● **Exercise directions**: The reply is to be the lines from the one with "Commentaire" through the last line of the records below, each retyped exactly, with pictures left out.

● **Data provided**:
☆ ☆ ☆

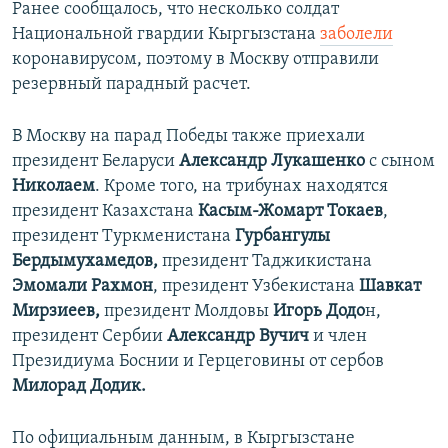
Ранее сообщалось, что несколько солдат
Национальной гвардии Кыргызстана
заболели
коронавирусом, поэтому в Москву отправили
резервный парадный расчет.
В Москву на парад Победы также приехали
президент Беларуси
Александр Лукашенко
с сыном
Николаем
. Кроме того, на трибунах находятся
президент Казахстана
Касым-Жомарт Токаев
,
президент Туркменистана
Гурбангулы
Бердымухамедов,
президент Таджикистана
Эмомали Рахмон
, президент Узбекистана
Шавкат
Мирзиеев,
президент Молдовы
Игорь Додо
н,
президент Сербии
Александр Вучич
и член
Президиума Боснии и Герцеговины от сербов
Милорад Додик.
По официальным данным, в Кыргызстане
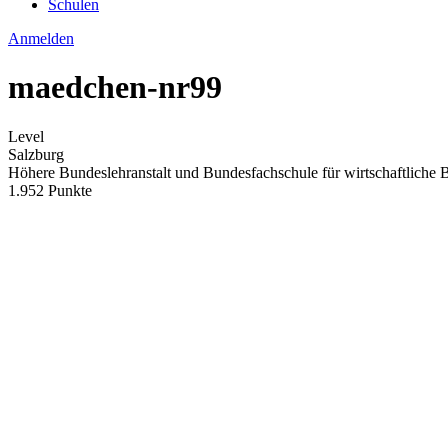
Schulen
Anmelden
maedchen-nr99
Level
Salzburg
Höhere Bundeslehranstalt und Bundesfachschule für wirtschaftliche
1.952 Punkte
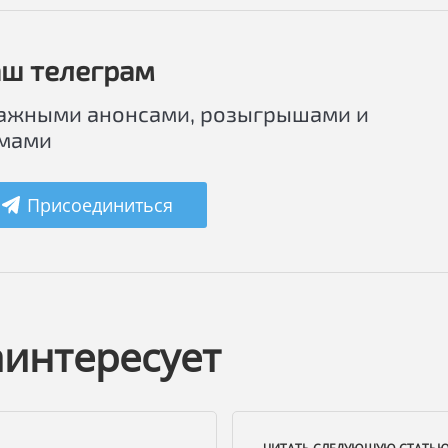
ш телеграм
важными анонсами, розыгрышами и
мами
Присоединиться
аинтересует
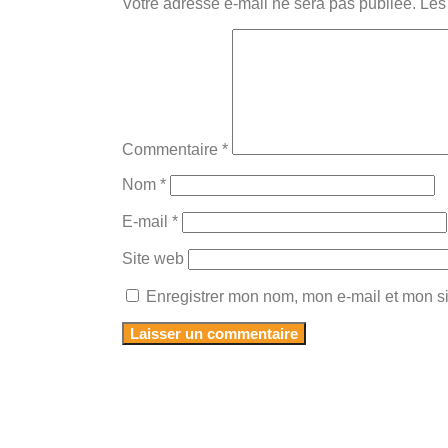
Votre adresse e-mail ne sera pas publiée.
Les
Commentaire
*
Nom
*
E-mail
*
Site web
Enregistrer mon nom, mon e-mail et mon s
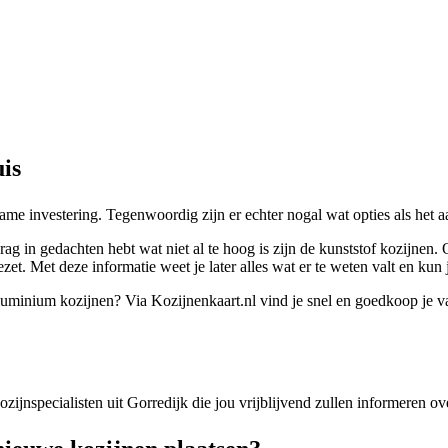
is
ame investering. Tegenwoordig zijn er echter nogal wat opties als het
 in gedachten hebt wat niet al te hoog is zijn de kunststof kozijnen. 
zet. Met deze informatie weet je later alles wat er te weten valt en kun
f aluminium kozijnen? Via Kozijnenkaart.nl vind je snel en goedkoop je 
kozijnspecialisten uit Gorredijk die jou vrijblijvend zullen informeren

☆ ☆ ☆

● **Completed task**:
Commentaire
*
Nom
*
E-mail
*
Site web
Enregistrer mon nom, mon e-mail et mon s
is
ame investering. Tegenwoordig zijn er echter nogal wat opties als het
 in gedachten hebt wat niet al te hoog is zijn de kunststof kozijnen. 
zet. Met deze informatie weet je later alles wat er te weten valt en kun
f aluminium kozijnen? Via Kozijnenkaart.nl vind je snel en goedkoop je 
kozijnspecialisten uit Gorredijk die jou vrijblijvend zullen informeren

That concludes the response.